## [Stored data]
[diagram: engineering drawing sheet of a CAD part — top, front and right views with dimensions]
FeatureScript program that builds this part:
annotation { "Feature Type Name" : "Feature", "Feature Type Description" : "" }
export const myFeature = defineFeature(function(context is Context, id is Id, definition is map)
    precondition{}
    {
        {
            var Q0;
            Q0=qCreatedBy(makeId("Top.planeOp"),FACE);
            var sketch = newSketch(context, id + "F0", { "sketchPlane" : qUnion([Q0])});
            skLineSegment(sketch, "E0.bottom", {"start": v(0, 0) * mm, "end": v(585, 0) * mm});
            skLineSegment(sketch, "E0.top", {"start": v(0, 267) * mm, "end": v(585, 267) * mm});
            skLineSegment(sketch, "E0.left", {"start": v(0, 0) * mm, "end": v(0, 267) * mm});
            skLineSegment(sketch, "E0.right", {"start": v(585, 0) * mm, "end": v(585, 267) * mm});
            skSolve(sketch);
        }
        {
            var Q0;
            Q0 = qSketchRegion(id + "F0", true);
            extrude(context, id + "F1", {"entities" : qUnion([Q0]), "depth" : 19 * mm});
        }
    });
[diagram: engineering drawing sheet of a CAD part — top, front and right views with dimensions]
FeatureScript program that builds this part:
--
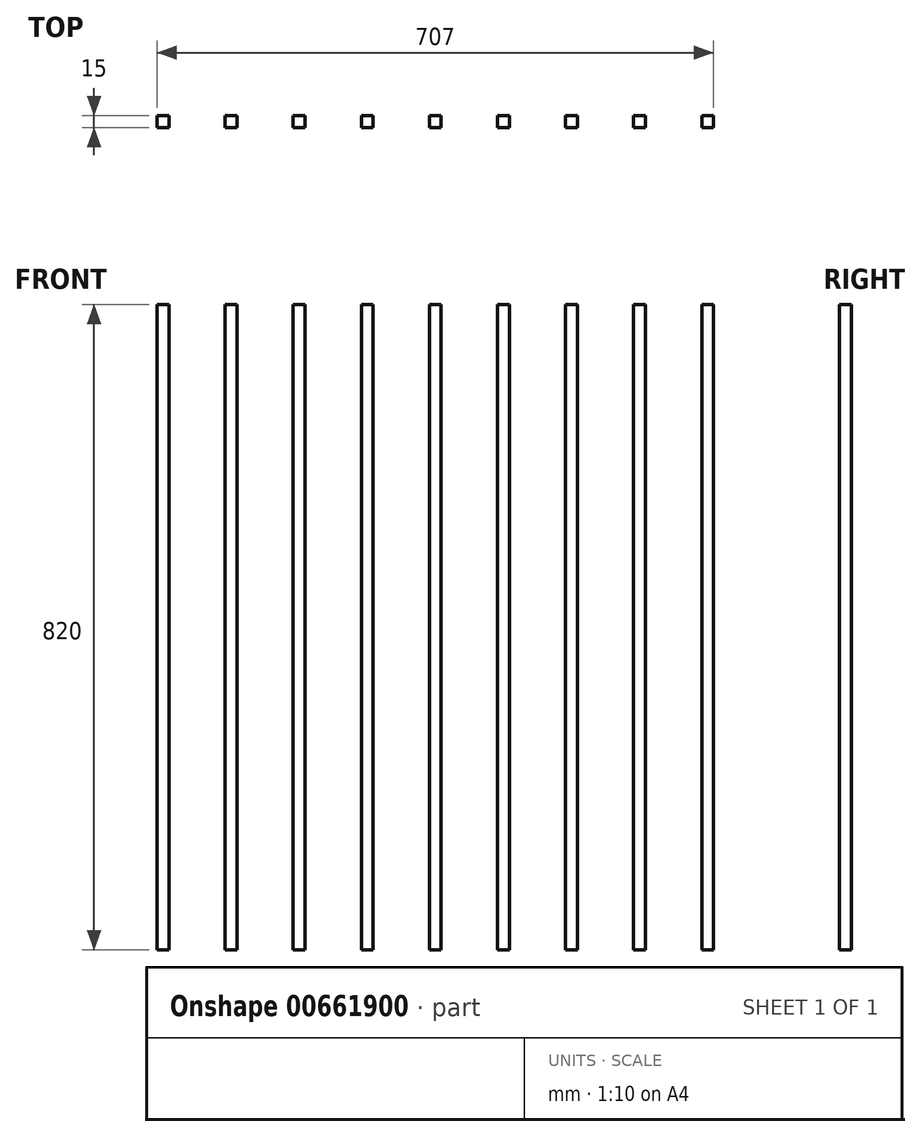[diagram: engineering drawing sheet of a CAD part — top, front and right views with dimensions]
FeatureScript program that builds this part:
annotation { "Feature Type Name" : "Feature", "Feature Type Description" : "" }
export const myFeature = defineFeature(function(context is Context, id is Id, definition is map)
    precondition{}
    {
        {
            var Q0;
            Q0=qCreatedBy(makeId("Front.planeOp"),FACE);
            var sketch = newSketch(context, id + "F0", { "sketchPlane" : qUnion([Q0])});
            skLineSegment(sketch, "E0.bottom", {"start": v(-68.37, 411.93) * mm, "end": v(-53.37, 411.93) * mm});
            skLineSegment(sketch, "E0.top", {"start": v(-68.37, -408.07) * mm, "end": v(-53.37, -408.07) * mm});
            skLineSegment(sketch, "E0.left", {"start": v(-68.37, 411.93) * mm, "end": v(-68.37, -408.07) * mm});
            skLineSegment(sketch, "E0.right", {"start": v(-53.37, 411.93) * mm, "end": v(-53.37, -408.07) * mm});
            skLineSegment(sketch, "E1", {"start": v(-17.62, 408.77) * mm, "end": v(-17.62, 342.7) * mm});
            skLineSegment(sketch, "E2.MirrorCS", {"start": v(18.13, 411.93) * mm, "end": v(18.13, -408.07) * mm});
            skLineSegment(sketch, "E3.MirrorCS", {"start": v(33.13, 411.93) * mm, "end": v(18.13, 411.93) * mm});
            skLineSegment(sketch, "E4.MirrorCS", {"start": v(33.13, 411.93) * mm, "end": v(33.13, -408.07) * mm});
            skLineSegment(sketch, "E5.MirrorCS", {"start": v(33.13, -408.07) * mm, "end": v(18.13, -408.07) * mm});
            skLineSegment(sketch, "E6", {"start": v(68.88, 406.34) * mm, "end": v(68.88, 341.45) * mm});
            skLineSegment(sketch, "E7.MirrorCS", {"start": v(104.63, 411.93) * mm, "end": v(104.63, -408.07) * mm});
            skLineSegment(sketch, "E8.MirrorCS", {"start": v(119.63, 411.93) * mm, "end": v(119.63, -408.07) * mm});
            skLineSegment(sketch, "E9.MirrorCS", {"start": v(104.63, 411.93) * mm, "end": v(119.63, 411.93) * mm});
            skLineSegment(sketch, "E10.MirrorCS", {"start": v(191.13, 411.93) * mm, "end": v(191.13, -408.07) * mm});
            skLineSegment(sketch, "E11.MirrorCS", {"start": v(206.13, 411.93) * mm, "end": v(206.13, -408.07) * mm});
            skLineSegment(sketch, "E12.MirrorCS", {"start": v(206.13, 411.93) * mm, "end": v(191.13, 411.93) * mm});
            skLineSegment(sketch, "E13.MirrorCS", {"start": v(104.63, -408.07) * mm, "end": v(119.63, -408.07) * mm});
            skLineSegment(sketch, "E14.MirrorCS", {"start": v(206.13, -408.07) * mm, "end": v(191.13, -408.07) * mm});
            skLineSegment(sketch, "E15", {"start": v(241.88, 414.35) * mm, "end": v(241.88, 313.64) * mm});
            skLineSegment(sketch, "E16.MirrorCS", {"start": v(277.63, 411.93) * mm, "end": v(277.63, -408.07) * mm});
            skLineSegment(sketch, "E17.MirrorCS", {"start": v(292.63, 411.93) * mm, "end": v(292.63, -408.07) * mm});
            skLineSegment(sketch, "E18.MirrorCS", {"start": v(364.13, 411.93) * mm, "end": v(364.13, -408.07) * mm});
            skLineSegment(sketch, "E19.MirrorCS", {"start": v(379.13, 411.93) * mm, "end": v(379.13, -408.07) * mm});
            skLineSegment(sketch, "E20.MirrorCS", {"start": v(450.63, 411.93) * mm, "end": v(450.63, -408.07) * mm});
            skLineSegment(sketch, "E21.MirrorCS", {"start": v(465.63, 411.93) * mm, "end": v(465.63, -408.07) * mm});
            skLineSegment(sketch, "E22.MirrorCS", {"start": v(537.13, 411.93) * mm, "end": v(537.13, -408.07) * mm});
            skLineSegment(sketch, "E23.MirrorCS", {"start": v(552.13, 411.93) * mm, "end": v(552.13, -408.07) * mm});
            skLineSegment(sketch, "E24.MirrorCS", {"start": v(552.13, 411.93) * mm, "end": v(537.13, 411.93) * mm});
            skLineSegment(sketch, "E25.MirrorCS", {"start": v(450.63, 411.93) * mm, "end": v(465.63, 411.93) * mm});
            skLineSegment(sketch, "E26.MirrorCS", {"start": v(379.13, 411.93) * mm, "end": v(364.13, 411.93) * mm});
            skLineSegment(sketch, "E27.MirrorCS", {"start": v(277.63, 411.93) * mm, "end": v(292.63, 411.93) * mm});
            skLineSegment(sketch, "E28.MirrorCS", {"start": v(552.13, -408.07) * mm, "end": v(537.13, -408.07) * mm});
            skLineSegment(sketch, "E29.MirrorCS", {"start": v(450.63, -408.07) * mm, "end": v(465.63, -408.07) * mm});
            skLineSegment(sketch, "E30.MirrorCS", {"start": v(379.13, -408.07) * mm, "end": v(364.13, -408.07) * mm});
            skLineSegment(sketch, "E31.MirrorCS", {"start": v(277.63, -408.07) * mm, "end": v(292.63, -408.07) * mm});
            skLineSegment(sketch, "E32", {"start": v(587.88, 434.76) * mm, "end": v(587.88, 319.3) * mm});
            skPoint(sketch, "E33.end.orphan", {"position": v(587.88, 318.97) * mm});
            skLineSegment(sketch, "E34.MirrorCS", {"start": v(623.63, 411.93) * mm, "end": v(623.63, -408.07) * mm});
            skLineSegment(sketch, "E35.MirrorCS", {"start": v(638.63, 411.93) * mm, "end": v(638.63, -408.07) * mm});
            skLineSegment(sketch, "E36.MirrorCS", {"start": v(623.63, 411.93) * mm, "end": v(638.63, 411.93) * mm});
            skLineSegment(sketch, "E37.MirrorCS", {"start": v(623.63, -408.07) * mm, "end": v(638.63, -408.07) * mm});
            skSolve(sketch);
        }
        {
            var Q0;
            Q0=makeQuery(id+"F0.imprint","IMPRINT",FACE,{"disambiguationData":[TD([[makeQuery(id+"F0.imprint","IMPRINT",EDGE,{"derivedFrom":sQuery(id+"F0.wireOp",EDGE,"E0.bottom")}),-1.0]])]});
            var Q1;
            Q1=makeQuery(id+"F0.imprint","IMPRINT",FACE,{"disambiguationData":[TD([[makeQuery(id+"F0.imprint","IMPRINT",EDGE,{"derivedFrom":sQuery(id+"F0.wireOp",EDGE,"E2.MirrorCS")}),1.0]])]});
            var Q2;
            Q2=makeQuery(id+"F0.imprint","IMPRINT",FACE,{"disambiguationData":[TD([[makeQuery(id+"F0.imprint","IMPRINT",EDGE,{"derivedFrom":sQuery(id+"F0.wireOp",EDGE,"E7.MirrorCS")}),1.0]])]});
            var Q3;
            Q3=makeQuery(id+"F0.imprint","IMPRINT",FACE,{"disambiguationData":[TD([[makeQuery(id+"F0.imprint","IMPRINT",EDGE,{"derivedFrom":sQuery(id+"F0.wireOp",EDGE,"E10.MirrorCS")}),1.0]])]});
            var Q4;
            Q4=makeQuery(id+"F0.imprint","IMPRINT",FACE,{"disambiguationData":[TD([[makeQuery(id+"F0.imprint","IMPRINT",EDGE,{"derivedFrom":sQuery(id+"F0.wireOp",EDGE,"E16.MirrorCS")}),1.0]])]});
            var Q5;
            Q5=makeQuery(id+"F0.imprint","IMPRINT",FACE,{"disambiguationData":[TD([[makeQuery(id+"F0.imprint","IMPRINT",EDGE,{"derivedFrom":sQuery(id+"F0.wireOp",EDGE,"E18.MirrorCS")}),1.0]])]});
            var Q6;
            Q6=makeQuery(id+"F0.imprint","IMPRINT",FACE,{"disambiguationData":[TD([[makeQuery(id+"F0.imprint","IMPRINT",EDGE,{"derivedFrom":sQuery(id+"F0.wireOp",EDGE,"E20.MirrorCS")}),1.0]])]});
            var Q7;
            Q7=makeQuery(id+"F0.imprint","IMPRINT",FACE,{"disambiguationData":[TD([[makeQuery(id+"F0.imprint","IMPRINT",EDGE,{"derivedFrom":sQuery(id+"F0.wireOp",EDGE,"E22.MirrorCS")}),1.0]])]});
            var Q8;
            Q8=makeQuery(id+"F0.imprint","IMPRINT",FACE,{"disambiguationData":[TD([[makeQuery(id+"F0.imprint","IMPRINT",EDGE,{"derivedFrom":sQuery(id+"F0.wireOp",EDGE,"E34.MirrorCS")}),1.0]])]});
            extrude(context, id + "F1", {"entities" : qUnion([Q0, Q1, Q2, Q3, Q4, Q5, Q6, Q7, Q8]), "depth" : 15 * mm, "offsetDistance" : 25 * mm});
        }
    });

## [Your instructions]
List every line in the rows above that contains the string "left". Letter case must match.

## [Answer in full]
            skLineSegment(sketch, "E0.left", {"start": v(0, 0) * mm, "end": v(0, 267) * mm});
            skLineSegment(sketch, "E0.left", {"start": v(-68.37, 411.93) * mm, "end": v(-68.37, -408.07) * mm});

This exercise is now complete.